> _The exercise_:
Return the lines below word for word, leaving out the picture.

> _Data_:
###

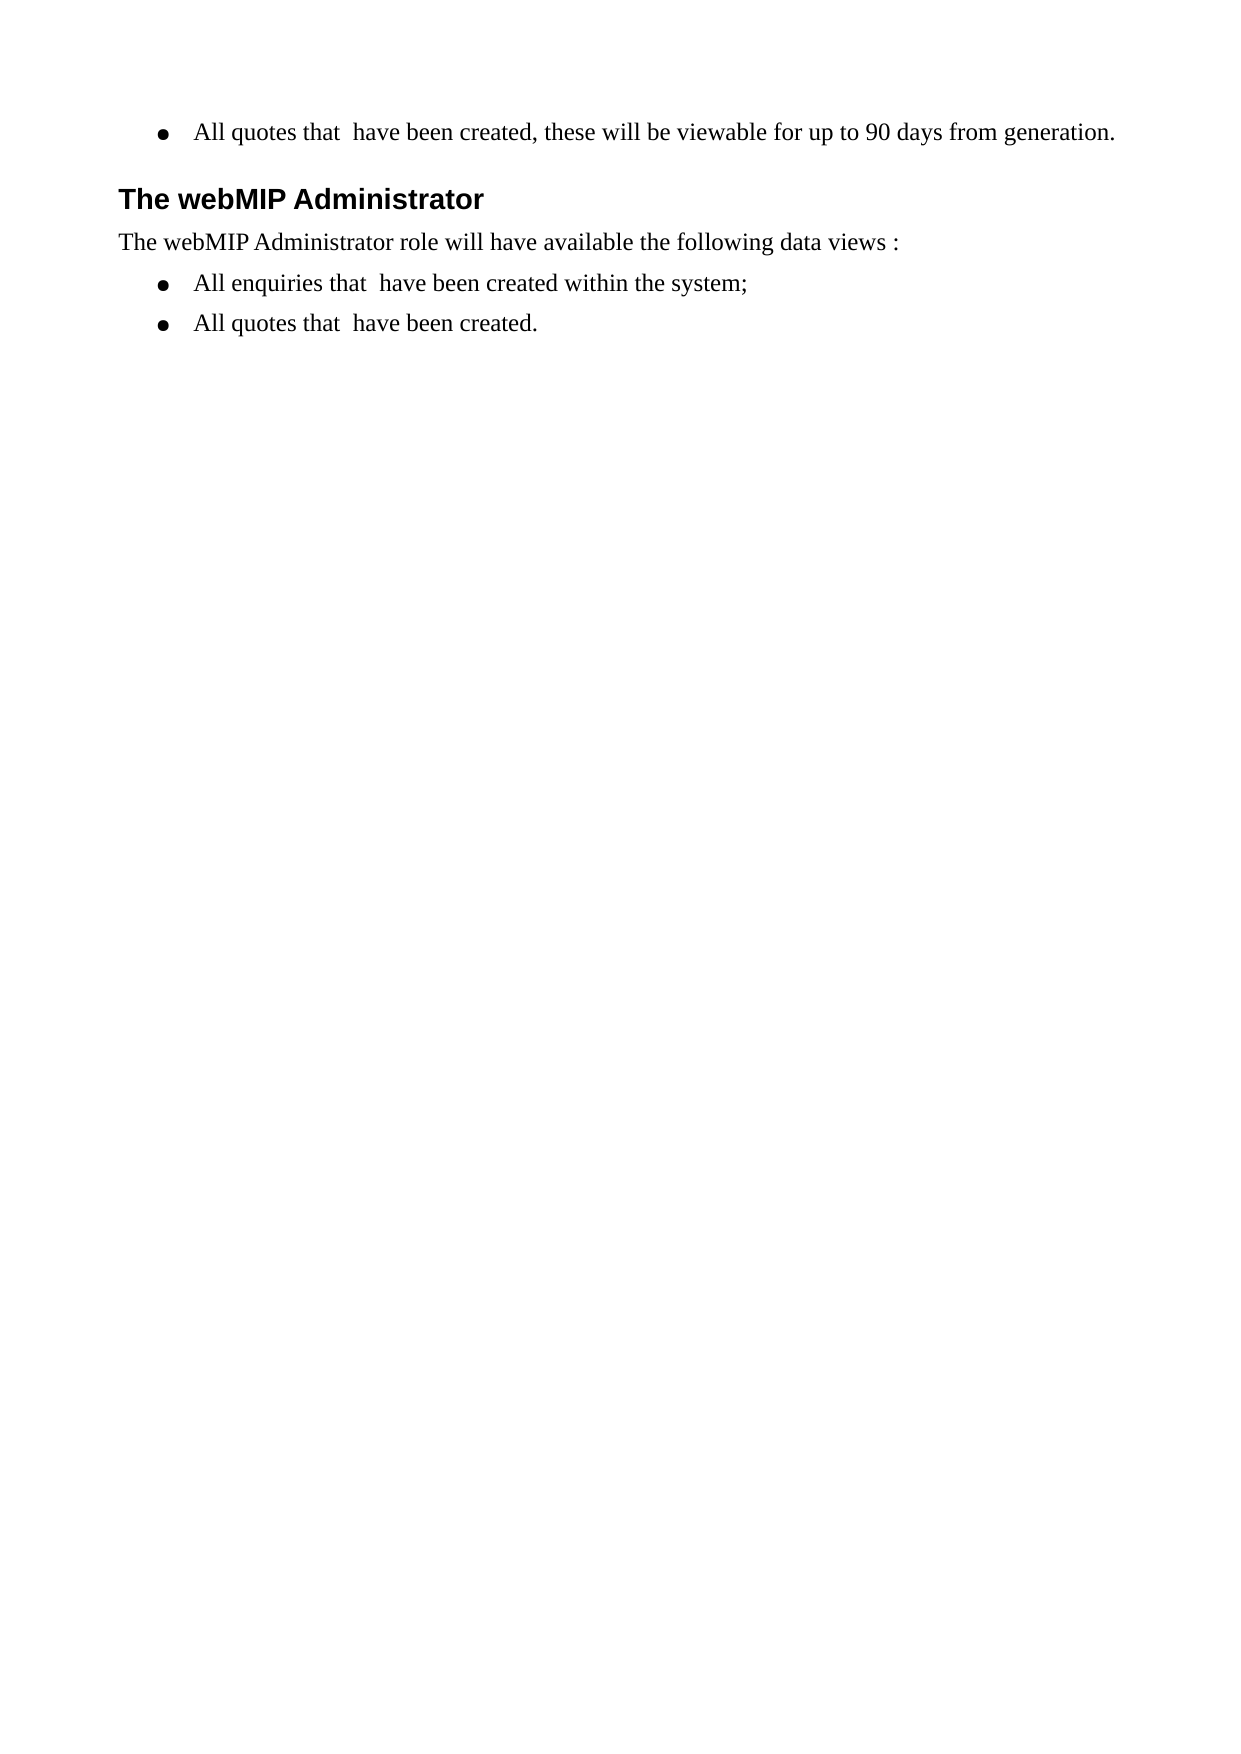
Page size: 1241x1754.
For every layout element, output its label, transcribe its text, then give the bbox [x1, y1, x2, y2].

list All quotes that have been created, these will be viewable for up to 90 days from generation. [156, 118, 1122, 146]
list All enquiries that have been created within the system; [156, 269, 1122, 296]
text The webMIP Administrator role will have available the following data views : [118, 228, 1122, 256]
list All quotes that have been created. [156, 309, 1122, 337]
subtitle The webMIP Administrator [118, 183, 1122, 216]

###

> _The response_:
Page size: 1241x1754.
For every layout element, output its label, transcribe its text, then give the bbox [x1, y1, x2, y2].

list All quotes that have been created, these will be viewable for up to 90 days from generation. [156, 118, 1122, 146]
list All enquiries that have been created within the system; [156, 269, 1122, 296]
text The webMIP Administrator role will have available the following data views : [118, 228, 1122, 256]
list All quotes that have been created. [156, 309, 1122, 337]
subtitle The webMIP Administrator [118, 183, 1122, 216]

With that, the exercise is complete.